Thursday, April 24, 2014

Following the Trail of the Great Botanist, Alf Wallace


 

Gabby held there was no tin mined in Singapore. Bukit Timah, Tin Hill did not necessarily mean there was any. Up on the Peninsular it was a different story of course; tin and rubber had built all the colonial bungalows in Malaya proper. 

         We had planned to scale the peak, all 170m, at a run more or less; two dauntless Aussie explorers, the Angel in the floppy from Central Casting in the interior of the Queensland wastes; author in the far more fetching panama—touch misshapen after three years under tropical sun and rain.          We started on the Wallace Trail, cutting a passage through the jungle in the footsteps of the great English Botanist, the confrere of Darwin, who had shot all the game and bird-life of the archipelago for the glory of science and empire. A winding little dirt track that was poorly defined, occasional sign-posts barely legible and tree roots for footing. When the heavens first opened little of the rain got through the dense overhang; different story as we progressed. Utterly drenched and bedraggled in the wash-up, forced to take shelter at a sad educational site that was supposed to show school students here what a dairy approximated.          We sat on a bench opposite a large spotted fibre-glass Friesian it might have been, caught in the act of chewing the cud and switching her tail. A dairy hidden in the dales a fair old stretch.

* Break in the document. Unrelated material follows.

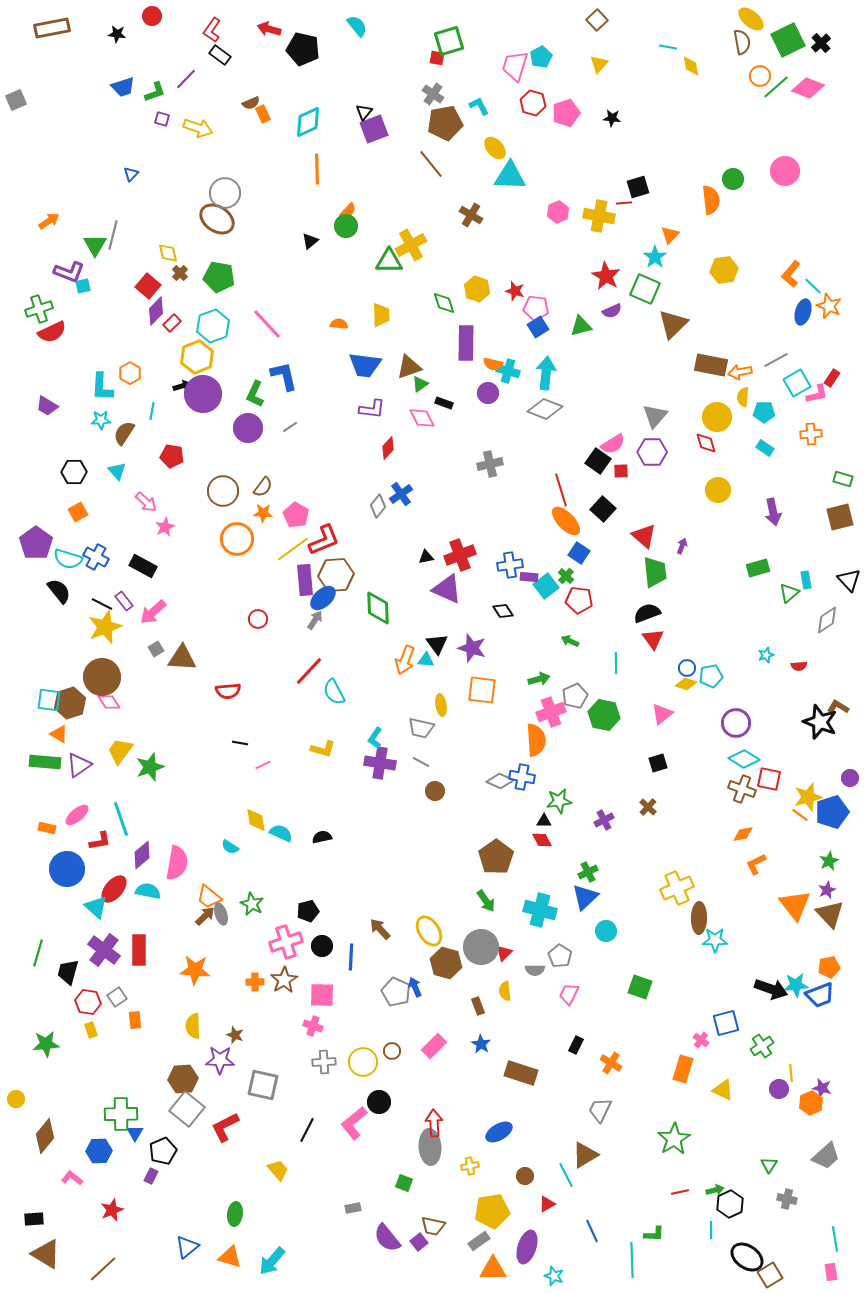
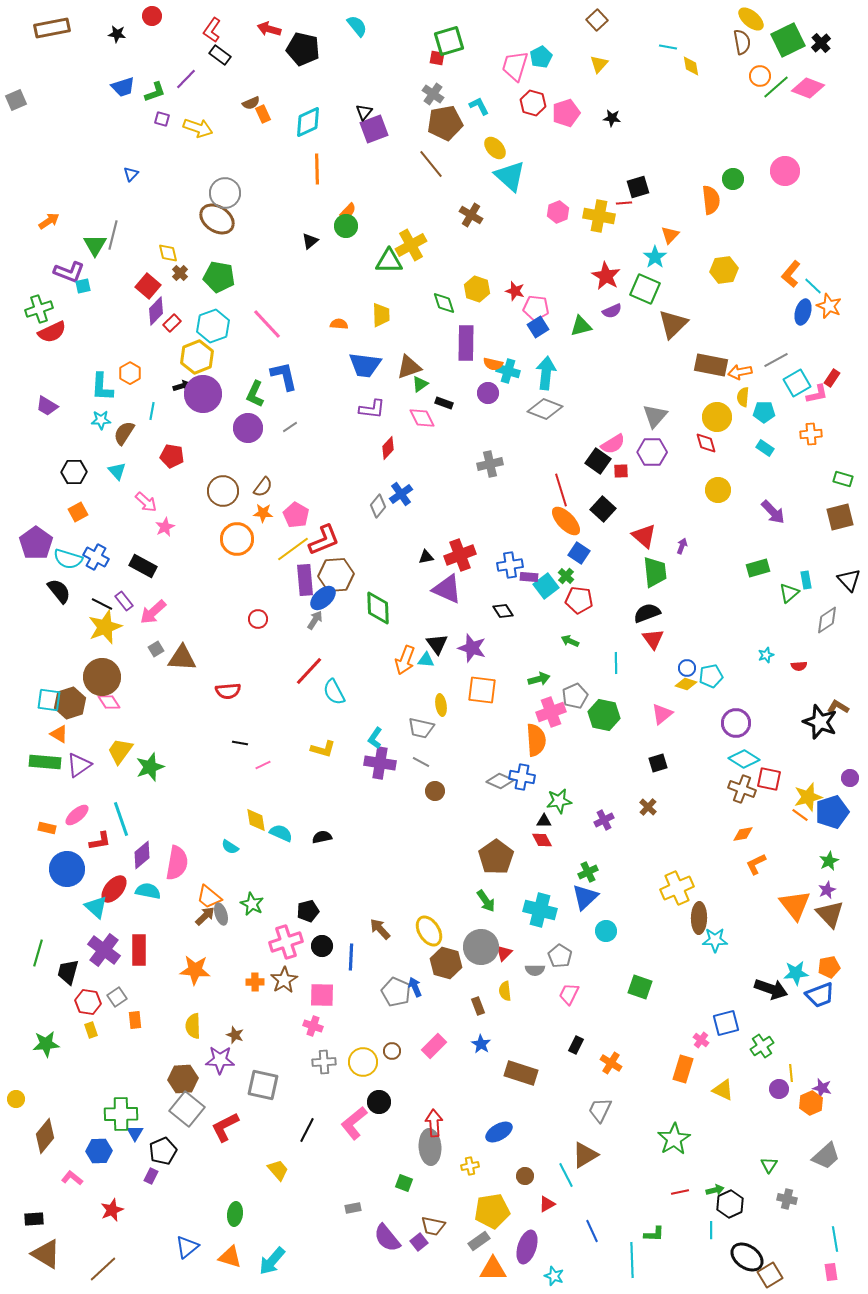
cyan triangle at (510, 176): rotated 40 degrees clockwise
purple arrow at (773, 512): rotated 32 degrees counterclockwise
cyan star at (796, 985): moved 12 px up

God help the poor students! 

         More authentically, Gabby regaled with tales of bringing the cows home for milking on grandpa's farm. The old man had sadly met his end falling from his sulky when his horse reared at a car-horn behind. Milking the frisky old moos one needed to tie a leg in order to be sure you wouldn't get a hoof in the guts when least expected. Mechanical milking even in the 50s was a surprise. The Angel though knew how to turn a teat in the direction of an unsuspecting by-stander for a little squirt in the eye. 

         Oi! Give a working-man room here!… Gab was eldest in the family.         Two small pimple mounts remained on the island of Singapore. Mount Faber, which this dauntless duo had previously surmounted, at one hundred and ten thousand centimetres; now Tin Hill would remain for a subsequent venture. The twenty percent increase in the land area of Singapore since the time of the British had been achieved by leveling the terrain for the great land reclamation. Made it cheaper to build pigeon holes for the population of the former kampungs. Can-do Singapore. Singapura, City of Lions—tigers properly. 

         The educational notices plastered on the wall of the exhibit here noted the killing of the last big cat on the island. The task of the school-kids was to try to imagine that.         Ah! the perfume within the few hundred metres of the Wallace Trail, the stands of timber, the ferns and foliage that was brought into one's being through the sight of the eyes, the scent of the nostrils and pores of the skin. 

         With respect, Third World to First in the famed thirty years has come at some cost, Messers Lee pere and fille. (The younger inherited the post of PM from his dad.) 

         Enviro greening of all future housing was an earnest government project here currently—roof gardens, trailing vines over exterior cladding, water reticulation. Prizes have been awarded in elaborate ceremonies to the local architects by their colleagues. 

         In that few hundred metres stretch of remnant jungle what would have changed from the time of the great scientist's passage? Not a jot, gentle Reader. Some swifts flitted overhead; none of the Freeway traffic noise was audible. The softness underfoot passed up through the limbs. A mini glory well worth the dousing.